Capacity: Cryptographically-Enforced In-Process Capabilities for Modern ARM Architectures (Extended Version)

TL;DR

Capacity introduces a hardware-assisted, capability-based in-process access control scheme for ARM architectures, leveraging features like Pointer Authentication and Memory Tagging Extension to enhance security with minimal performance overhead.

Contribution

The paper presents Capacity, a novel approach that retrofits ARM hardware features to implement cryptographically-enforced in-process capabilities, filling a gap left by x86-specific features.

Findings

Capacity achieves low overhead (~17%) in web server benchmarks.

It effectively isolates sensitive resources within in-process domains.

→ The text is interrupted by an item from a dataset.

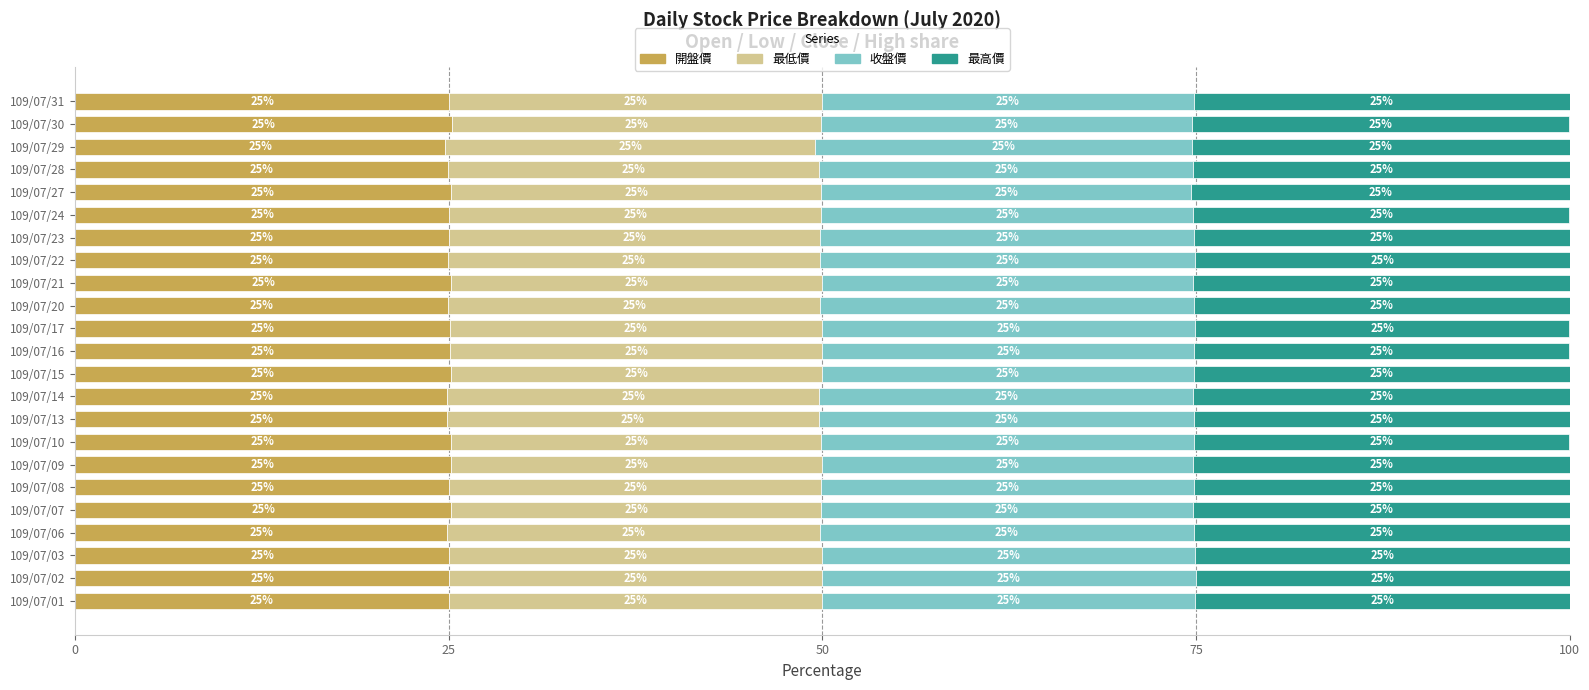

How many distinct data groups are displayed?

4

The scheme enhances security by cryptographically authenticating references.

Abstract

In-process compartmentalization and access control have been actively explored to provide in-place and efficient isolation of in-process security domains. Many works have proposed compartmentalization schemes that leverage hardware features, most notably using the new page-based memory isolation feature called Protection Keys for Userspace (PKU) on x86. Unfortunately, the modern ARM architecture does not have an equivalent feature. Instead, newer ARM architectures introduced Pointer Authentication (PA) and Memory Tagging Extension (MTE), adapting the reference validation model for memory safety and runtime exploit mitigation. We argue that those features have been underexplored in the context of compartmentalization and that they can be retrofitted to implement a capability-based in-process access control scheme. This paper presents Capacity, a novel hardware-assisted intra-process access control design that embraces capability-based security principles. Capacity coherently incorporates the new hardware security features on ARM that already exhibit inherent characteristics of capability. It supports the life-cycle protection of the domain's sensitive objects -- starting from their import from the file system to their place in memory. With intra-process domains authenticated with unique PA keys, Capacity transforms file descriptors and memory pointers into cryptographically-authenticated references and completely mediates reference usage with its program instrumentation framework and an efficient system call monitor. We evaluate our Capacity-enabled NGINX web server prototype and other common applications in which sensitive resources are isolated into different domains. Our evaluation shows that Capacity incurs a low-performance overhead of approximately 17% for the single-threaded and 13.54% for the multi-threaded webserver.